• TEXTE SOURCE:
L’échec de la S.D.N.

Au lendemain de la première guerre mondiale, les Puissances Alliées pensaient avoir trouvé dans la SDN le moyen de garantir définitivement la paix du monde sur la base de principes désormais universellement appliqués : égalité des Nations, règlement pacifique des différends, désarmement, solidarité pour le maintien de la paix et du progrès…

Malheureusement cette paix elle-même contenait déjà les causes déterminantes d’une nouvelle guerre : découpages territoriaux artificiels, minorités mal protégées et irrédentistes, charges de réparation de guerre écrasantes et volonté de revanche du côté des vaincus, dettes de guerre écrasantes du côté des vainqueurs, et par-dessus tout cela une Société des Nations qui était en réalité sans pouvoir et sans autorité.

En 1919, ne faisaient partie de cette organisation mondiale ni les vaincus de la guerre, ni l’Union Soviétique isolée par son régime révolutionnaire, ni même les États-Unis, dont le Président avait été le grand promoteur de la SDN, mais qui s’étaient finalement refusés à en ratifier le pacte, optant une fois encore pour l’isolationnisme. Dans la suite, l’organisation s’élargit progressivement de 32 à 54 membres : l’Allemagne y fut reçue en 1926, et l’U.R.S.S. en 1934…

Entretemps, la crise économique latente s’aggrava de plus en plus; le malaise, les rancœurs, les antagonismes s’accrurent; les affrontements locaux se multiplièrent. Tandis que, pour se rassurer elles-mêmes, les démocraties multipliaient les accords de désarmement, croyant pouvoir, en se privant de leurs propres forces, dissuader les volontés de revanche ou d’impérialisme. En 1928, soixante-trois pays signèrent un pacte, dit « Briand-Kellog », qui condamnait la guerre comme instrument des politiques nationales…

En 1929, le marasme de l’Europe endettée d’une part, et la surproduction incontrôlée des États-Unis d’autre part, provoquèrent soudainement la plus grave crise économique mondiale du siècle. De répercussion en répercussion, tous les pays du monde s’y trouvèrent bientôt plongés, et les troubles sociaux qui en résultèrent conduisirent plusieurs d’entre eux à la dictature militaire d’abord, et aux conquêtes impérialistes ensuite.

• LISTE DES CONSIGNES:
**1)** D'après le texte sur l'échec de la SDN, en quelle année l'Allemagne fut-elle reçue dans l'organisation ?
**2)** Indiquez si chacune des affirmations suivantes s'accorde avec le texte sur l'échec de la SDN, en répondant par oui ou non et en citant les mots du texte qui tranchent : (a) Les États-Unis ont ratifié le pacte de la SDN. (b) L'organisation est passée de 32 à 54 membres. (c) Le pacte Briand-Kellog a été signé par soixante-trois pays.
**3)** Prolongez le texte sur l'échec de la SDN en reprenant juste après sa dernière phrase.
Les entrées qui viennent ensuite ne sont pas nécessaires.

• DONNÉES FOURNIES:
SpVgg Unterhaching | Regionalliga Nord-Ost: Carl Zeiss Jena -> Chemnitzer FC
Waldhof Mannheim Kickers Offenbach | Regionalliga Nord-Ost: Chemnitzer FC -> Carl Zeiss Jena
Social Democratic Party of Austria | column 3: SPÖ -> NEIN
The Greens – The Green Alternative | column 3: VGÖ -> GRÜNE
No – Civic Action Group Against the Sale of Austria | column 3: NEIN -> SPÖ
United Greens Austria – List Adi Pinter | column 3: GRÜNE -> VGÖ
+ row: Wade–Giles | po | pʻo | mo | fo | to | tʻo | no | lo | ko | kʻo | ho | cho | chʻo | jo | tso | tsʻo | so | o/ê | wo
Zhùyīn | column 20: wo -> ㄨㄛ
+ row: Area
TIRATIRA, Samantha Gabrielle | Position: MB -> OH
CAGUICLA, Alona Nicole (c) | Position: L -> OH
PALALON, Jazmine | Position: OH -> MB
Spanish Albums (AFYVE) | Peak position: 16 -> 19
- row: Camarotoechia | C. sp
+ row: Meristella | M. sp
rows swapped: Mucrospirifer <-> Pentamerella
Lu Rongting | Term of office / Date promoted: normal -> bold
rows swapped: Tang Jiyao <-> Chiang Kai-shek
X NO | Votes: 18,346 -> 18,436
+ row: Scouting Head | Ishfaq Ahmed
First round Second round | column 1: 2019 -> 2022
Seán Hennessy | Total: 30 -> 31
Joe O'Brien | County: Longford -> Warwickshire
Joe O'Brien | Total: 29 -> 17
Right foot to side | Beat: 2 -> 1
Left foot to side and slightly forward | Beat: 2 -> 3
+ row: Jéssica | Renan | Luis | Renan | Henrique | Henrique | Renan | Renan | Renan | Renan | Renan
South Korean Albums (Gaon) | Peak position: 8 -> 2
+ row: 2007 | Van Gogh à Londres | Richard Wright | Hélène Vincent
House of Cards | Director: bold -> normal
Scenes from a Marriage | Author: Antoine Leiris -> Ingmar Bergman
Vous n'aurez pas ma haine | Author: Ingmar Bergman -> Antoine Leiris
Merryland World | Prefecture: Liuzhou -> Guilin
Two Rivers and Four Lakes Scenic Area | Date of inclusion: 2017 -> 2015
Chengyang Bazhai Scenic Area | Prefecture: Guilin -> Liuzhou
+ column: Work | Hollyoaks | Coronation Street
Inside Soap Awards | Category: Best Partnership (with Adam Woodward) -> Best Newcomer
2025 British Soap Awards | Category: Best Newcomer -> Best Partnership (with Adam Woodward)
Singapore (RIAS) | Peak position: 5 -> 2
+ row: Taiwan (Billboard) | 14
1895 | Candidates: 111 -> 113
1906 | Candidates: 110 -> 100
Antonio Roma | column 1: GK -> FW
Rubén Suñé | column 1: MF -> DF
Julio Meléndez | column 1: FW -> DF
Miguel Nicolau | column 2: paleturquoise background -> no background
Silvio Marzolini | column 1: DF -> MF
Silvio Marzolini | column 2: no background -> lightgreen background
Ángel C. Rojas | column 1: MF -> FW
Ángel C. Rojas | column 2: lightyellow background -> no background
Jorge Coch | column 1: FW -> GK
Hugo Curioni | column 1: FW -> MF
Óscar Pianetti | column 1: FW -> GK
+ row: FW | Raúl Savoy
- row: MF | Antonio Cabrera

• RÉPONSES OBTENUES:
**1)** En 1926.

**2)**
(a) Non : « s’étaient finalement refusés à en ratifier le pacte »
(b) Oui : « l’organisation s’élargit progressivement de 32 à 54 membres »
(c) Oui : « soixante-trois pays signèrent un pacte, dit « Briand-Kellog » »

**3)**
En 1931, le Japon, où la caste militaire traditionnelle avait pris le pouvoir, entreprit de se tailler un Empire en territoire chinois. Condamné par la SDN, il y donna sa démission. Et la Chine ne fut secourue par personne…

En 1935, l’Italie, où les fascistes de Mussolini, nostalgiques de l’Empire Romain, avaient pris le pouvoir, entreprit de se tailler un nouvel Empire en territoire éthiopien. Condamnée par la SDN, elle s’en retira à son tour. Et l’Éthiopie ne fut pas secourue…

En 1936, l’Allemagne, où les militaristes nazis de Hitler avaient pris le pouvoir, fit avancer ses troupes jusqu’au Rhin, en violation du Traité de Versailles. Deux ans plus tard, elle occupa l’Autriche puis la Tchécoslovaquie, tandis que l’Italie s’adjugeait l’Albanie. Et aucun des pays envahis ne fut secouru…

Vaincue en 1918, l’Allemagne ne rêvait plus seulement de restaurer son ancienne puissance; à présent, la folie des grandeurs de son Führer la menait tout droit à la domination de l’Europe toute entière. Quant aux autres pays de ce Continent, ils se refusaient à croire leurs propres yeux, accordant au régime hitlérien concession sur concession. L’un des marchandages menés secrètement à cette époque pour tenter d’assouvir les appétits de conquête de l’Allemagne hitlérienne présentait un certain intérêt pour le Rwanda. En 1938, l’Ambassadeur britannique à Berlin aurait proposé à Hitler, pour satisfaire ses besoins en matières premières, des avantages tout particuliers sur le bassin du Congo et sur l’Angola. Proposition que Hitler aurait accueillie en émettant des doutes sur son acceptation par la Belgique et le Portugal et en faisant remarquer qu’il serait beaucoup plus simple de restituer, par exemple, à l’Allemagne l’ancienne Afrique Orientale Allemande… Mais cette restitution n’était pas urgente. Elle pouvait bien attendre quatre ou cinq ans.

Le 1er Septembre 1939, l’Allemagne envahit la Pologne, s’attirant les déclarations de guerre immédiates de la France et de la Grande-Bretagne, toutes deux alliées des Polonais. La Belgique, quant à elle, déclara son intention de rester neutre dans le conflit.

Le territoire polonais fut sans tarder partagé entre l’Allemagne et l’U.R.S.S., devenue provisoirement son alliée, tandis que cette dernière entreprenait la conquête de la Finlande puis des États Baltes. En conséquence de quoi, elle fut à son tour exclue de la SDN.

En 1940, la guerre embrasa l’ensemble de l’Europe : le Danemark, puis les Pays-Bas, la Belgique, le Luxembourg et la France furent envahis successivement. Et cette même année, fut signé à Berlin le pacte constituant l’Axe Berlin-Rome-Tokyo.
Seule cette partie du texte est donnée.